Of late, my 14-year-old daughter has started comparing her situation with her peers - eating habits, clothing, travel plans, etc. I want to convince her that is not in good spirit as every individual is different. Please guide.

A mother

 

Dear mother,

It is very normal for adolescents to be influenced by peers in all aspects of life. That is why it becomes so important to give them a strong sense of self and help them build their self-esteem and self-confidence. Getting her some help from a counsellor at this stage can reap rich dividends as it will help her develop a different perspective. Also, be mindful of the example you are setting for her. Children most often do what they experience and see, not what is told to them. As parents are you exhibiting similar concerns and anxieties about your peers.

 

Dear Madam,

I am a BSc student. Though I am intelligent and liked by everyone, I am very conscious about my looks. This affects my performance in the college, particularly in cultural activities. Also, I am a bit concerned if girls like me or not. Is it normal in this age?

Akash

 

Dear Akash,

It is very normal for youth of your age to be concerned about being liked by members of the opposite sex. The important thing to focus on though is to like yourself, not worry so much about what others are thinking about you. Whether someone else likes you or not, you must like yourself.
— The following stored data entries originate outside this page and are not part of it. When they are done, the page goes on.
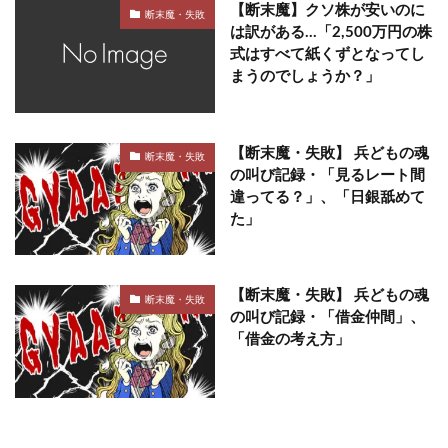
【断末魔】クソ株が安いのに
断末魔・失敗
は訳がある…「2,500万円の株
式はすべて紙くずとなってし
まうのでしょうか？」
【断末魔・失敗】 兵どもの魂
断末魔・失敗
の叫び記録・「見るレート間
違ってる？」、「日銀舐めて
た」
【断末魔・失敗】 兵どもの魂
断末魔・失敗
の叫び記録・「借金仲間」、
「借金の考え方」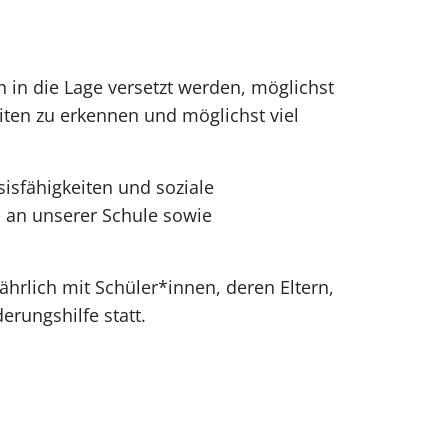
in die Lage versetzt werden, möglichst
ten zu erkennen und möglichst viel
isfähigkeiten und soziale
n an unserer Schule sowie
ährlich mit Schüler*innen, deren Eltern,
erungshilfe statt.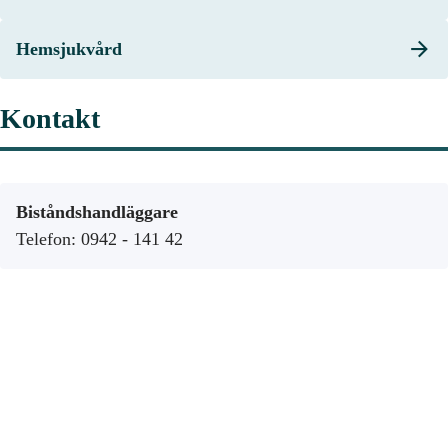
Hemsjukvård
Kontakt
Biståndshandläggare
Telefon: 0942 - 141 42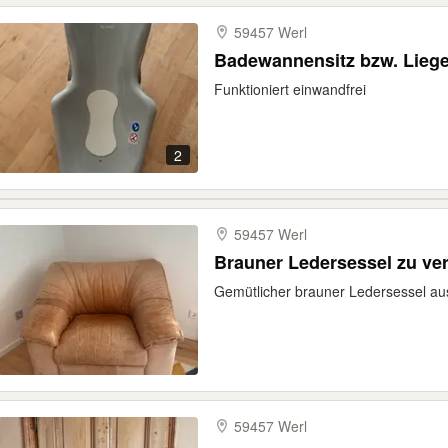
59457 Werl
Badewannensitz bzw. Lieg
Funktioniert einwandfrei
2
59457 Werl
Brauner Ledersessel zu ve
Gemütlicher brauner Ledersessel au
59457 Werl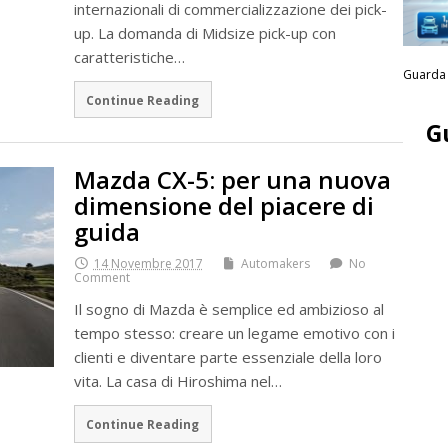
internazionali di commercializzazione dei pick-
up. La domanda di Midsize pick-up con
caratteristiche…
Guarda 
Continue Reading
G
Mazda CX-5: per una nuova
dimensione del piacere di
guida
14 Novembre 2017
Automakers
No
Comment
Il sogno di Mazda è semplice ed ambizioso al
tempo stesso: creare un legame emotivo con i
clienti e diventare parte essenziale della loro
vita. La casa di Hiroshima nel…
Continue Reading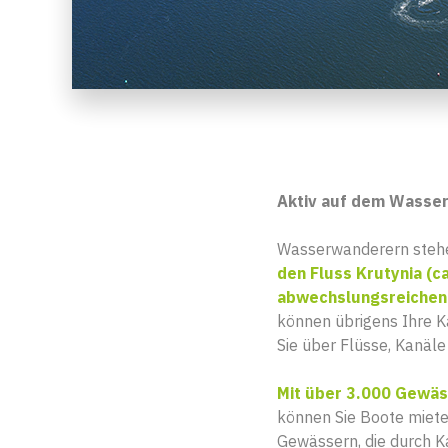
Aktiv auf dem Wasse
Wasserwanderern steh
den Fluss Krutynia (c
abwechslungsreichen
können übrigens Ihre Ka
Sie über Flüsse, Kanäle
Mit über 3.000 Gewäss
können Sie Boote miete
Gewässern, die durch K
You cannot control what others think of you, and it is not important. However, you can control what you think of yourself and that is very important. The universe eventually reflects back to you what you think and feel about yourself. Also, it is way more important to be liked by others for the person that you are, rather than for your good looks. Attraction based on looks is short-lived. So, focus instead on being beautiful on the inside.

 

Dear Madam,

We have put our daughter in an open school. She asks too many questions and sometimes they sound really silly. Also, she has the habit disrupting the discussion if she has some knowledge about the topic. Many times, she doesn't contribute much to the discussion but spoils the flow. While we feel proud about her inquisitive nature many a time, we have many awkward moments as well. So far, we have always appreciated her ability to ask questions, though sometimes we have stopped her from interfering. Please guide me as to how we can go about to use her trait constructively.

Confused parents

 

Dear parents,

I do hope your daughter does not read this column because the way your question is framed, she will feel badly judged and put down. A child does not always have to ask intelligent questions? And who are we to judge whether a question is intelligent enough or not? In the words of Carl Sagan, "There are naïve questions, tedious questions, ill-phrased questions, questions put after inadequate self-criticism. But every question is a cry to understand the world. There is no such thing as a dumb question." There is no stupid question because stupid people don't ask questions.

What is the contribution that you are looking for from her? What is the flow that she is spoiling? These are questions to ask of yourself and introspect. What is holding you back from accepting her the way she is and celebrating her curiosity, her desire to participate, and her desire to understand the world. Are you able to accept her unconditionally and non-judgmentally, and if not, then why not?